What is cued speech and how is it different from sign language?

Cued speech is a visual system that makes spoken-language phonemes visually distinct using handshapes and hand placements near the face. It is not a language. It represents the sounds of a spoken language (English, in the common American version). Sign languages like ASL are complete languages with their own grammar. Cued speech is built to support spoken-language phonology and literacy, and research shows strong reading outcomes for children raised with it.

Can children with hearing loss use AAC devices?

Yes, especially children who have hearing loss alongside conditions affecting motor speech, cognition, or social communication. AAC does not slow language development and gives functional communication right away. For children with hearing loss, look for AAC systems with both speech output and signed output options. An AAC evaluation by an SLP experienced in both AAC and hearing loss is the right starting point.

What does IDEA say about services for children with hearing loss?

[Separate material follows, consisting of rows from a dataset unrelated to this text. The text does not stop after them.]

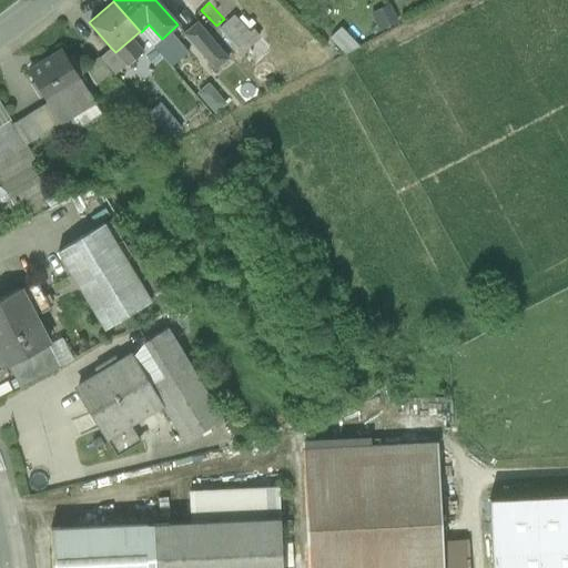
[(250,34),(234,17),(220,30),(242,54),(260,38),(253,31),(250,34)]
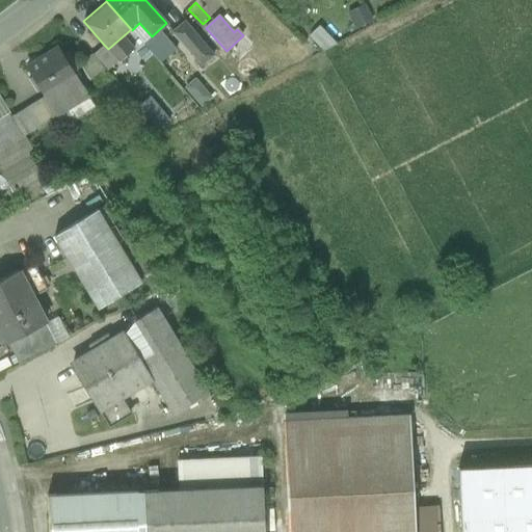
[(198,41),(185,24),(177,30),(190,46),(191,47),(198,41)]
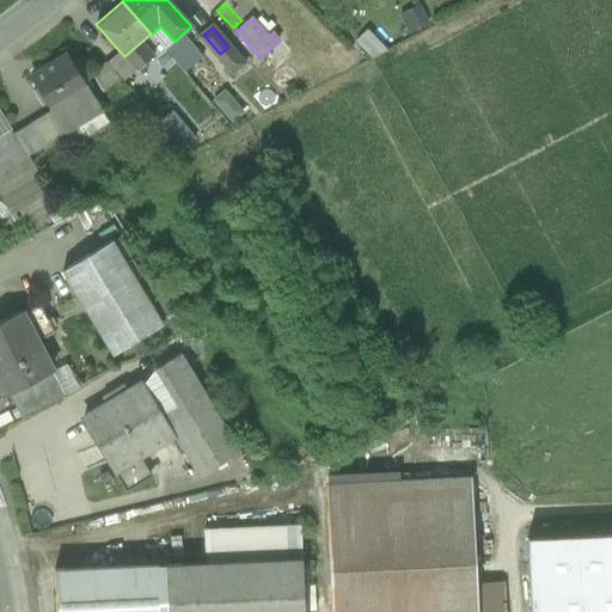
[(385,51),(366,34),(357,43),(374,57),(385,51)]
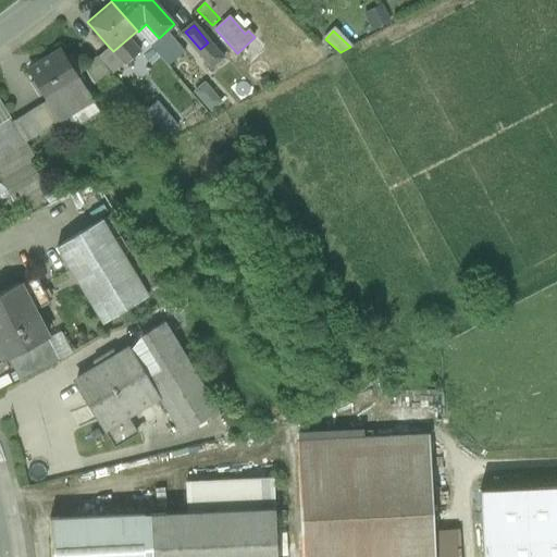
[(168,34),(152,48),(166,64),(182,50),(168,34)]
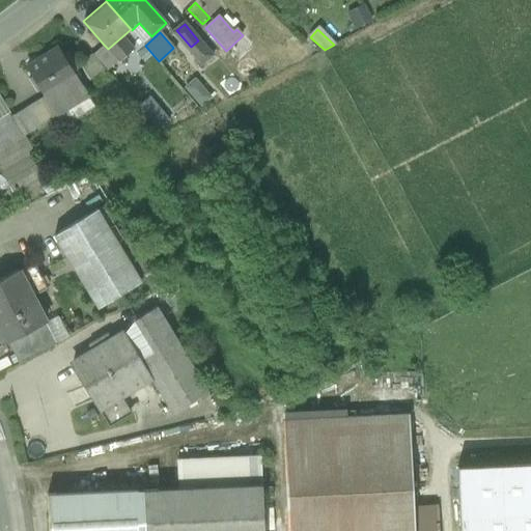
[(122,36),(108,49),(118,60),(119,62),(134,50),(122,36)]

Under the Individuals with Disabilities Education Act, children with hearing loss who meet eligibility criteria are entitled to a free appropriate public education, including related services like speech-language therapy, audiology services, and interpreter services. Part C of IDEA covers early intervention from birth to age 3. Part B covers ages 3 to 21. Parents have the right to help develop the IEP and to request an independent educational evaluation if they disagree with the school's assessment.

Sources

  1. American Speech-Language-Hearing Association, Hearing Loss in Children: Communication approach choice is highly individualized and no single method is universally superior for children with hearing loss.
  2. Niparko JK et al., JAMA, 2010, Spoken Language Development in Children Following Cochlear Implantation: Earlier cochlear implantation and auditory-verbal intervention are associated with better spoken language outcomes in children with profound hearing loss.
  3. American Academy of Audiology, Clinical Practice Guidelines: Remote Microphone Hearing Assistance Technologies for Children: Hearing loss degree thresholds (mild 26-40 dB HL through profound 91+ dB HL) and FM system benefit in classroom noise.
  4. U.S. Food and Drug Administration, Cochlear Implants: The FDA has approved cochlear implants for children as young as 12 months for bilateral profound sensorineural hearing loss.
  5. Kushalnagar P et al., Journal of Deaf Studies and Deaf Education, 2010: Sign language use alongside spoken language does not negatively affect spoken language outcomes in children with hearing loss.
  6. Marmor G & Petitto L, Sign Language Studies, 1979, Simultaneous communication in the classroom: Adults using simultaneous communication (SimCom) consistently omit signs for grammatical function words, producing impoverished ASL input.
  7. LaSasso C & Crain K, Cued Speech and Cued Language for Deaf and Hard of Hearing Children, 2010: Children raised with cued speech achieve significantly higher phonological awareness and reading scores than age-matched deaf peers who did not use cued speech.
  8. American Speech-Language-Hearing Association, AAC for Children: AAC use does not inhibit spoken or signed language development in children with hearing loss or other communication disorders.
  9. Dettman SJ et al., JAMA Otolaryngology Head and Neck Surgery, 2016: Children implanted before 12 months had significantly better speech perception and language outcomes than those implanted between 12 and 24 months.
  10. U.S. Department of Education, Individuals with Disabilities Education Act (IDEA): IDEA requires free appropriate public education in the least restrictive environment for children with disabilities including hearing loss, from birth to age 21.
  11. CDC, Early Hearing Detection and Intervention (EHDI) Program: National EHDI targets: hearing screening by 1 month, diagnosis by 3 months, enrollment in early intervention by 6 months of age.
  12. National Institute on Deafness and Other Communication Disorders (NIDCD), Cochlear Implants: Cochlear implants bypass damaged hair cells and electrically stimulate the auditory nerve; outcomes depend on age at implantation and post-implant therapy.